GitHub quietly changed the economics of the most widely used AI coding tool on June 1, and the change rewards paying attention. Copilot no longer counts "premium requests." It bills in AI Credits, where one credit is one cent of model usage, and it added a new $100/month Max tier for people running agents all day. Two facts decide whether this is good or bad news for you, and they point in opposite directions.
The good news first, because it's the part most coverage buries: inline code completions and next-edit suggestions are now free on every paid plan and consume zero credits. The feature the majority of developers use the most — grey-text autocomplete — is no longer metered at all. Credits are spent only by chat, agent mode, code review, and the Copilot CLI. If you're a completion-first coder, your effective bill just went down.
The trap is on the other side of that line. Agent mode — where Copilot plans, edits across files, and runs autonomously — burns credits far faster than a chat message, and a long autonomous run can eat a lower tier's allowance in an afternoon. That's the whole reason Max exists.
The tiers, priced in what you actually get#
Because a credit equals a cent of model usage, the plans are easy to compare on value received:
- Pro — $10/month, 1,500 credits (~$15 of usage). For developers who mostly accept completions and dip into chat occasionally. Completions are free, so most of this pool goes untouched.
- Pro+ — $39/month, 7,000 credits (~$70 of usage). The balanced pick for regular chat plus occasional agent runs.
- Max — $100/month, 20,000 credits (~$200 of usage). Built for sustained, agent-driven work. The 20,000 is 10,000 base plus 10,000 "flex."
Note the pattern: every tier hands back more model usage than its sticker price — Pro is ~1.5×, Max is ~2×. Past the included pool, additional credits bill to your card on file at a penny each, so overages are predictable but uncapped by default.
The decision isn't really about price. It's about which side of the free line your work sits on. Completions are free; autonomy is metered. Size your plan to how much you let the agent drive, not to how many hours you spend in the editor.
How a solo founder should choose#
Don't guess your burn — measure it. The usage-based model means the right answer is legible in your own credit meter.
If you code by accepting completions and reach for chat now and then, stay on Pro. You're paying $10 mostly for the chat you occasionally use; the thing you use constantly is free.
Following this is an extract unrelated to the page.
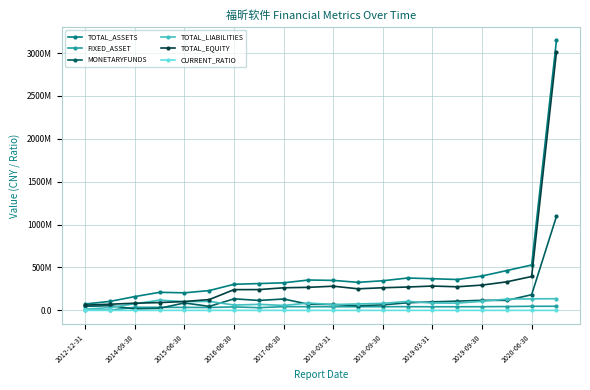

Does the chart have visible grid lines?

Yes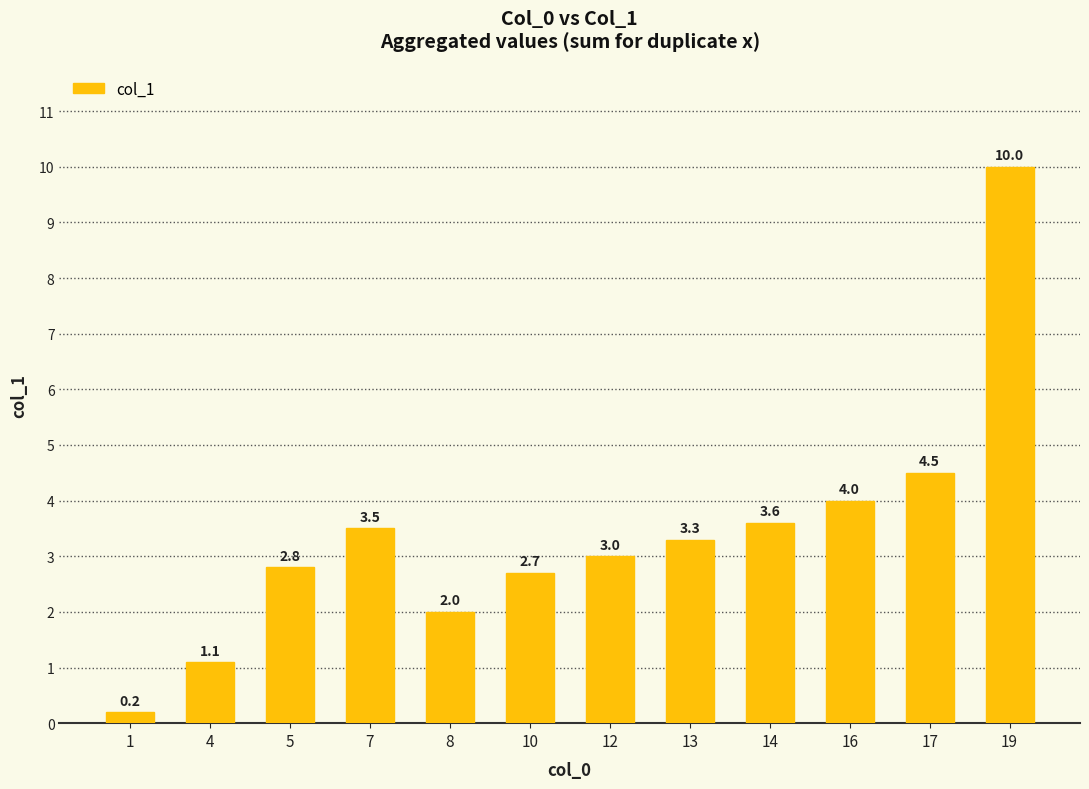

Reading left to right, transcribe all the data shown in this chart.

1=0.2	4=1.1	5=2.8	7=3.5	8=2.0	10=2.7	12=3.0	13=3.3	14=3.6	16=4.0	17=4.5	19=10.0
If chat and agent mode are part of your daily loop but you're not running long autonomous jobs, Pro+ at 7,000 credits is the middle that keeps you clear of overages without over-buying.
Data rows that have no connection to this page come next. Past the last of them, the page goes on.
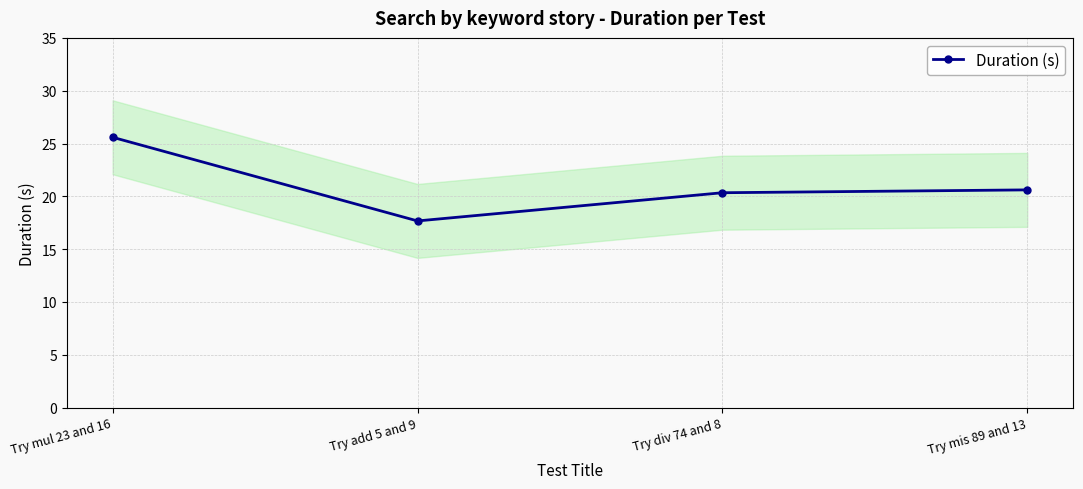

What is the difference between the values at Try mul 23 and 16 and Try mis 89 and 13?

5.0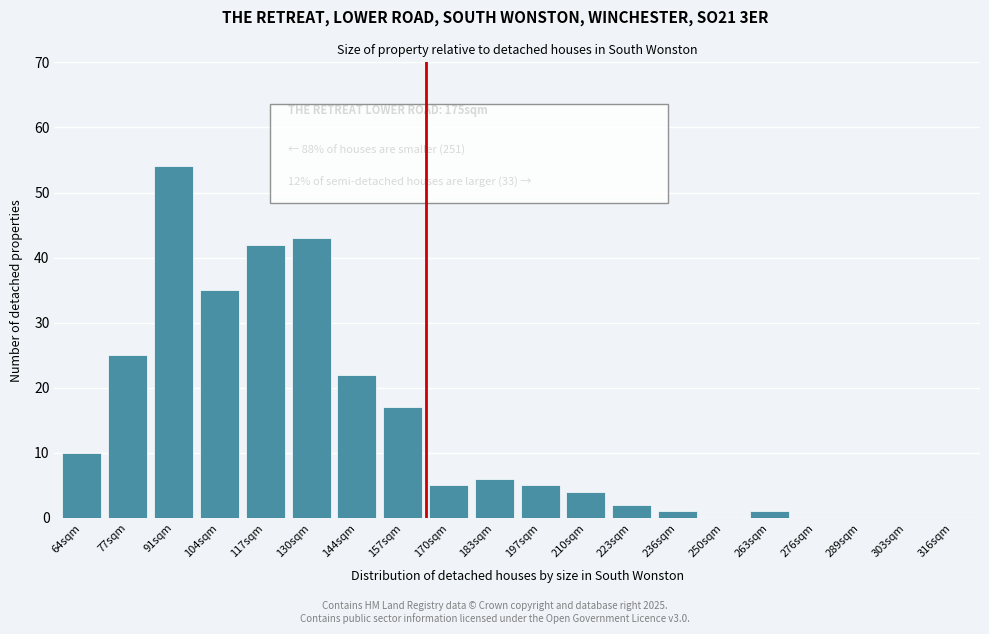

Reading right to left, what are all the values shown in this chart?

316sqm=0	303sqm=0	289sqm=0	276sqm=0	263sqm=1	250sqm=0	236sqm=1	223sqm=2	210sqm=4	197sqm=5	183sqm=6	170sqm=5	157sqm=17	144sqm=22	130sqm=43	117sqm=42	104sqm=35	91sqm=54	77sqm=25	64sqm=10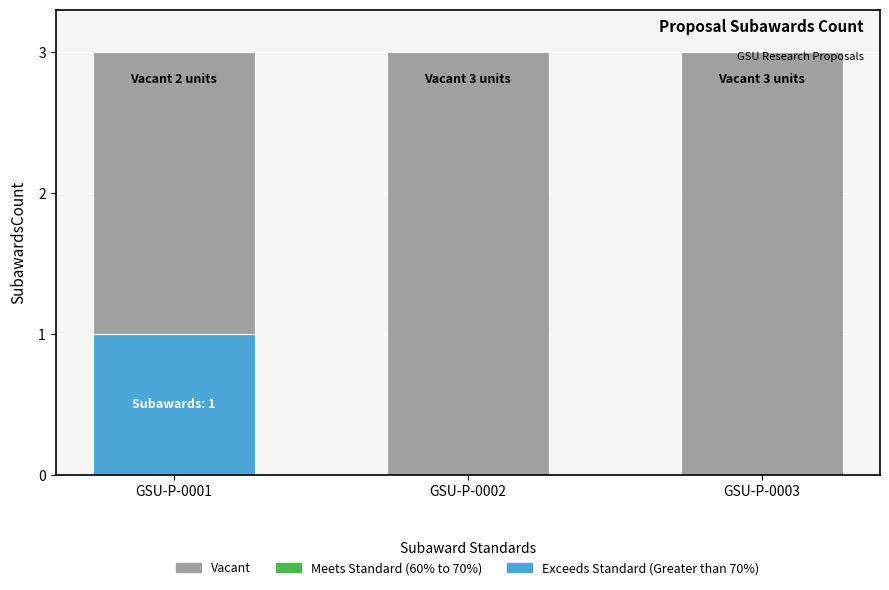

List the labels in order of value, largest first.

GSU-P-0001, GSU-P-0002, GSU-P-0003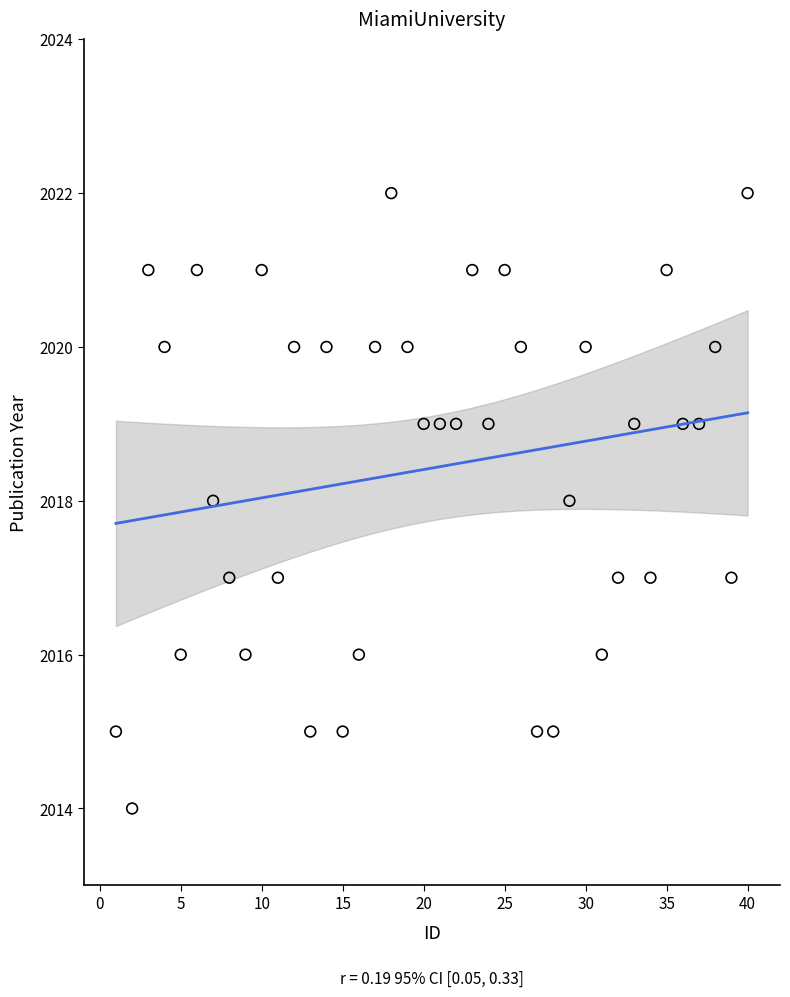

What is the range of Y values (max minus min)?

8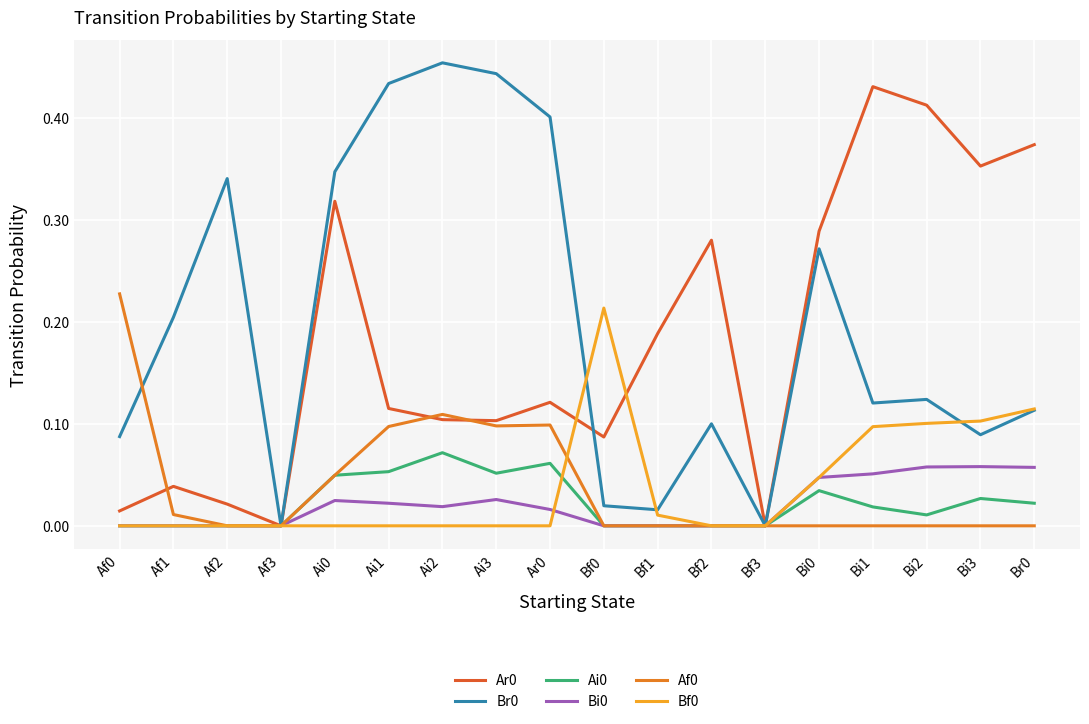

In Bf0, how many points are higher than both neighbors (excluding endpoints)?

1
If you run agents for hours a day — parallel PRs, big refactors, overnight tasks — and you were watching a Pro+ allowance evaporate into overage charges, Max is simply cheaper than paying penny-per-credit past 7,000. At that volume, the $100 flat is the frugal choice, not the extravagant one. And if the meter still stings, remember the credit pool is model-priced: routing agent work to a cheaper backend changes the math, which is the whole premise behind swapping Copilot's model for an open-weight one and behind picking a coding-agent backend on cost, not brand.
None of this settles the tool question — whether Copilot, Cursor, or Claude Code deserves your primary seat is a separate comparison. But it does settle the plan question: match the tier to your metered burn, and stop paying for autonomy you don't use.
The honest move is to run two weeks on your best guess, open the usage dashboard, and look at where your credits actually go. Under request-based pricing you couldn't see that. Under credit-based pricing you can — which, whatever you think of the new bill, is the part that lets you stop overpaying.